E-Commerce Times: How will this change the way fans get their music?


Most of this has been driven by the fans — they’re defining it. It used to be that we, the music industry, would program to the audience — they didn’t have a choice. There were a few radio stations and a few TV channels, and consumers heard what we wanted them to hear. Now, the audience programs us. There’s so much choice and fragmentation and different places for fans to see, hear, feel and experience the music. There’s a much more direct relationship now — fans are driving artists, and it’s become an instant feedback loop.

E-Commerce Times: Where do you think things will go from here?


People often like to predict doom, but it takes time for doom to come. Digital distribution accounted for about 2 percent of the market when iTunes first started showing up, and now the percentage is in the mid-30s. We’ll continue to see the evolution of that for a little while. There still needs to be a machine that feeds mass-media outlets — it’s not a light switch that gets turned off.

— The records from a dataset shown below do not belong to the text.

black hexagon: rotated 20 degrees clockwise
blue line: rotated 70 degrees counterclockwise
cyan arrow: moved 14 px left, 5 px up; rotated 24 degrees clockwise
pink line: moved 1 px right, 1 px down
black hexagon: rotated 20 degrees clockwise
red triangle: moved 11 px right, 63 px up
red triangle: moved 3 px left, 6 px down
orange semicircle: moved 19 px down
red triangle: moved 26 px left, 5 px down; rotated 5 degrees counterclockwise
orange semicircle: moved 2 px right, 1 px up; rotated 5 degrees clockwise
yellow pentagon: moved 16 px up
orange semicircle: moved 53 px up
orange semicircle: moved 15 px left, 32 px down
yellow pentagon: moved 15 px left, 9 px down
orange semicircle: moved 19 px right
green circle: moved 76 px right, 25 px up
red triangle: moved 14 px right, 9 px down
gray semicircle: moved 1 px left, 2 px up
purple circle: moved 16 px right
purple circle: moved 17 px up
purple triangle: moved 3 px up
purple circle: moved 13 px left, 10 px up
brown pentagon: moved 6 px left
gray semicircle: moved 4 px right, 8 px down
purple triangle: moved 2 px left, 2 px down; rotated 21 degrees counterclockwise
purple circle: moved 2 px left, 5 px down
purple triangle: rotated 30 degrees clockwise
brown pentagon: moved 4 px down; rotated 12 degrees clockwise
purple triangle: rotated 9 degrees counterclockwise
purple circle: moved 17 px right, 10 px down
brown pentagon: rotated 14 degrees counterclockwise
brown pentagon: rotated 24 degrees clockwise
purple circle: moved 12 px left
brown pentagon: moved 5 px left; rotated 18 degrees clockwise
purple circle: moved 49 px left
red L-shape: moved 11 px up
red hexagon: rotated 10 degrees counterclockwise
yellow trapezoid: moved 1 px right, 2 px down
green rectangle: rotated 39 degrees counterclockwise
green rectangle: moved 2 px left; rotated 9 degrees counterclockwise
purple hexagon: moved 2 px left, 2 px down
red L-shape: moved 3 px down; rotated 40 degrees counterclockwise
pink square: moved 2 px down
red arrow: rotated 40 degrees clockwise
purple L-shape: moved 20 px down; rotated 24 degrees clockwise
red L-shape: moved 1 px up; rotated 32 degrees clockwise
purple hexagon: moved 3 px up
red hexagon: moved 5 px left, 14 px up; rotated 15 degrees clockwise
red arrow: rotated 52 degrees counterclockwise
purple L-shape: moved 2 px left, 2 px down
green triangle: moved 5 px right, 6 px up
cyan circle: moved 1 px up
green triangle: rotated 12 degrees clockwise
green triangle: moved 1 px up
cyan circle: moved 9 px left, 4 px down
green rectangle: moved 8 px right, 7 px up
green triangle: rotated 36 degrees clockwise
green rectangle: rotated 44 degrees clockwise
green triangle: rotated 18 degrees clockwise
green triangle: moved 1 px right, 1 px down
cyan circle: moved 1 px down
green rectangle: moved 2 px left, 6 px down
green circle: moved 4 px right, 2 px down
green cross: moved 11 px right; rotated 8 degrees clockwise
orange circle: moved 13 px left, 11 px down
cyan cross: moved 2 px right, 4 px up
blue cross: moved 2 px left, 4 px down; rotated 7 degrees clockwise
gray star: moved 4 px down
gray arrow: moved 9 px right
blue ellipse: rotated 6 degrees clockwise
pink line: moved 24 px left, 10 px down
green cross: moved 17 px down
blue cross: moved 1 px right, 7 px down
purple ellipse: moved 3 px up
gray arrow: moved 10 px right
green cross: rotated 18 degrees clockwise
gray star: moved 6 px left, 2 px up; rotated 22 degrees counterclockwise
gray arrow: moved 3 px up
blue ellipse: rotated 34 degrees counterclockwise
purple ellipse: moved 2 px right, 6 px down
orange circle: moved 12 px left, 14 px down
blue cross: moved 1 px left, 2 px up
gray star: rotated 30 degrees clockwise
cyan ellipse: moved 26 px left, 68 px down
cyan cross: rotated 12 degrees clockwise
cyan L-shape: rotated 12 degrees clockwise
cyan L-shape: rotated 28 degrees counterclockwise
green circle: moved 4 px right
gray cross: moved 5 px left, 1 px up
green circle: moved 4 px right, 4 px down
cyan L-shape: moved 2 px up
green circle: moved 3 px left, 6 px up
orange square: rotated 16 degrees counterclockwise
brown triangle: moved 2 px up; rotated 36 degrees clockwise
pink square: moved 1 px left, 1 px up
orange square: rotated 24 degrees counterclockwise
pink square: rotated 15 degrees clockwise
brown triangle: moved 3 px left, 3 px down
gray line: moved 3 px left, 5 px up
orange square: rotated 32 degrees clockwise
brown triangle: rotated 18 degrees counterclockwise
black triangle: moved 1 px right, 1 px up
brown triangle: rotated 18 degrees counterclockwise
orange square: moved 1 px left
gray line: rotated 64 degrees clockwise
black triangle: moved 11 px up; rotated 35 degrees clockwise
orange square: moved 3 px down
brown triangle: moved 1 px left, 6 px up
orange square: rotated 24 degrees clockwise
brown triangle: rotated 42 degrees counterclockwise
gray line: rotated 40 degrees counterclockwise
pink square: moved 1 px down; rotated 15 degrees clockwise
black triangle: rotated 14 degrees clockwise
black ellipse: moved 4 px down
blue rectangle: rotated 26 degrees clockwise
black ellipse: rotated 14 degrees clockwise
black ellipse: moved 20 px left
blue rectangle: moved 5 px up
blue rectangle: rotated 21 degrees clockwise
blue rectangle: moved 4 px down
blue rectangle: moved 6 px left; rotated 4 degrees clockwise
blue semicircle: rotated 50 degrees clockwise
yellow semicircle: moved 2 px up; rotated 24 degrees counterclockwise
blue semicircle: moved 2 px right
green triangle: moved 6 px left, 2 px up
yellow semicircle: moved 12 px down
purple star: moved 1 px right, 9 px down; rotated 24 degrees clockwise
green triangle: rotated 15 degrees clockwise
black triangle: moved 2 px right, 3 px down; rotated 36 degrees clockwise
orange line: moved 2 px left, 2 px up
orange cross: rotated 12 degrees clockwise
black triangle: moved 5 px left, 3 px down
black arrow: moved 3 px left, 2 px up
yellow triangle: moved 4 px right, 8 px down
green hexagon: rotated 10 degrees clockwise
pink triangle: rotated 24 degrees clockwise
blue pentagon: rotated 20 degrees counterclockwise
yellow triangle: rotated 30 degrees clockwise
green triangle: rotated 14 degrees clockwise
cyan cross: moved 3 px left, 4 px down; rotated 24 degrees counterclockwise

There will continue to be a gradual but persistent transition to digital sales, with more licensing of music to brands, more interesting concepts in distribution like what Prince did, and artists targeting more narrowly where they think their audience is, striking deals with retailers and brands the way Paul McCartney and the Eagles have. We’ll also see music used in more interesting ways like with advertising support.

What I think it comes down to is having to get our heads around the idea that there will be many different kinds of income streams around one piece of music. It’s no different than looking at a retail program 20 years ago.

E-Commerce Times: How will all the various legal issues play out, such as the Recording Industry Association of America’s (RIAA’s) decision to sue consumers for file-sharing?


That’s a poor move — you do not get compassion from your audience by suing them, especially when you’re suing the ones who don’t have the means and putting them in dire economic straits. I believe copyright and enforcement is the onus of the owner. Each artist needs to be responsible for their own work.

The RIAA is fighting a losing battle — this is not where their efforts and energies are best spent. A better focus would be on determining how to quickly monetize these new platforms. Content will always have value. I think the key is to make it ubiquitous and available everywhere. If I could spend (US)$5 or $10 a month, whether through my phone provider or cable provider or whoever — and get access to most of the music known from anywhere I happen to be, whether it’s my home, my car or a hotel room — then I’d have no reason to take something without paying.

Ubiquity is what’s missing. If we had that, then people don’t need to own music — they don’t need those files clogging up their hard drives. With ubiquity of music, the emotional concept of ownership will go away. Content owners will still have opportunities through licensing, sponsorship and other monetizing possibilities, and I think more people will opt in than buy records on a yearly basis now, creating a larger gross revenue. We’re not there yet, but I think that’s where things should end up.